The 2000 presidential election promises to be the biggest fiasco since 1920, when monied interests foisted Warren G. Harding off upon a distracted public. It seems unlikely that the campaign will rise above the level of Jay Leno jokes about George W. Bush’s 40-year-long misspent youth and Al Gore’s charisma deficit. Meanwhile the party of money (American money, Chinese money, tobacco money...who cares?) will laugh all the way to the Swiss bank.
In 1972, Nixon campaign representatives received suitcases of corporate cash under cover of darkness. And when the dust settled two years later, people went to jail as a result. Nobody will go to jail in the 2000 election. These days the six-figure corporate gifts are "soft money," delivered in broad daylight, by certified check. The two leading Republican candidates, Bush and Forbes, have decided to play outside of the Watergate-era campaign finance system. Gore has raised more money, from God knows where, than any Democrat in history. And all that cash will fuel a Coke vs. Pepsi TV-ad war in which sticky questions about real wages, trade deficits, or global warming will never arise.

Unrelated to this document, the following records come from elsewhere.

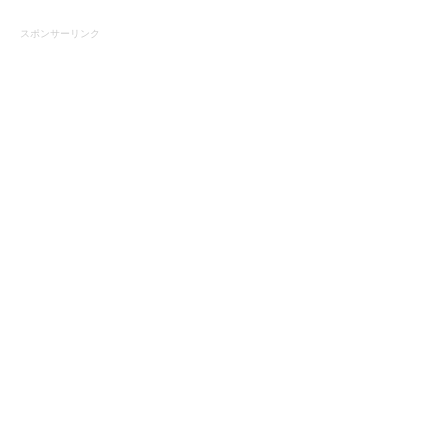
スポンサーリンク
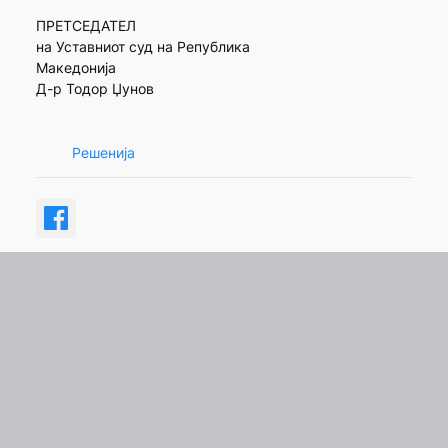
ПРЕТСЕДАТЕЛ
на Уставниот суд на Република
Македонија
Д-р Тодор Џунов
Решенија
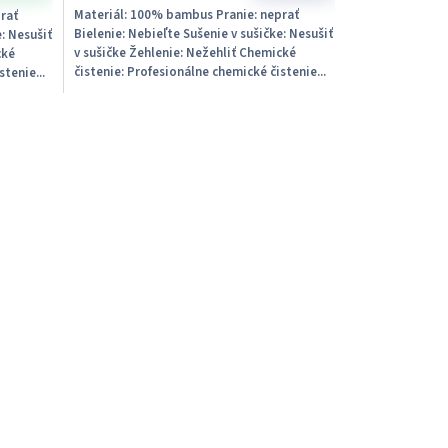
Materiál: 100% bambus Pranie: neprať
rať
Bielenie: Nebieľte Sušenie v sušičke: Nesušiť
e: Nesušiť
v sušičke Žehlenie: Nežehliť Chemické
cké
čistenie: Profesionálne chemické čistenie...
tenie...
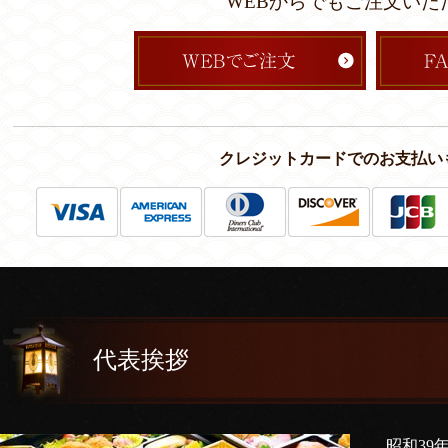
WEBからでもご注文いた
クレジットカードでのお支払い
代表挨拶
昭和39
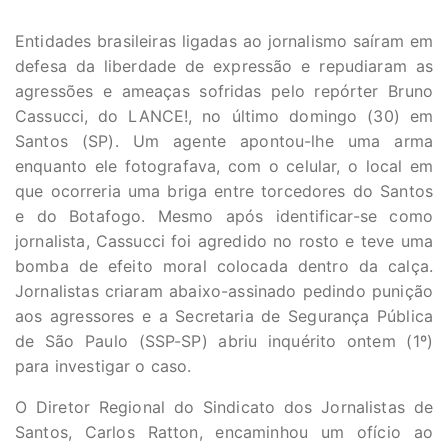
Entidades brasileiras ligadas ao jornalismo saíram em
defesa da liberdade de expressão e repudiaram as
agressões e ameaças sofridas pelo repórter Bruno
Cassucci, do LANCE!, no último domingo (30) em
Santos (SP). Um agente apontou-lhe uma arma
enquanto ele fotografava, com o celular, o local em
que ocorreria uma briga entre torcedores do Santos
e do Botafogo. Mesmo após identificar-se como
jornalista, Cassucci foi agredido no rosto e teve uma
bomba de efeito moral colocada dentro da calça.
Jornalistas criaram abaixo-assinado pedindo punição
aos agressores e a Secretaria de Segurança Pública
de São Paulo (SSP-SP) abriu inquérito ontem (1º)
para investigar o caso.
O Diretor Regional do Sindicato dos Jornalistas de
Santos, Carlos Ratton, encaminhou um ofício ao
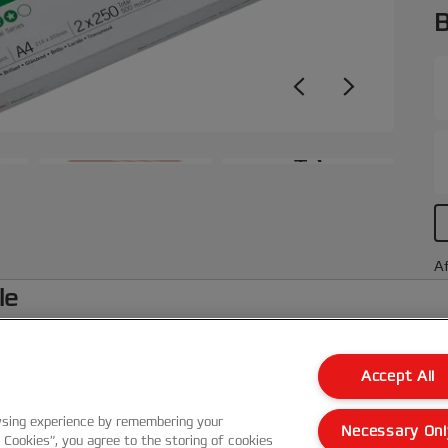
B
+3
Af
le
Kundenservice
Accept All
Garantie Bedingungen
wsing experience by remembering your
Necessary Onl
l Cookies”, you agree to the storing of cookies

All of this is why, in the broiling, brain-damaging heat of August, the idea of actor-filmmaker Warren Beatty running for president could seem like a good idea. The Beatty boomlet began as a rumor and inflated after an interview in The New York Times, in which the actor cleverly failed to rule anything out. In fact, he sounded like a rich, angry, old lefty with nothing to lose, on the brink of a wild fling. He talked about the crime of campaign financing and pointedly noted that he was no political novice, having been active in electoral politics, on behalf of other people, for more than 35 years. By the time you read this we’ll probably know what he decided.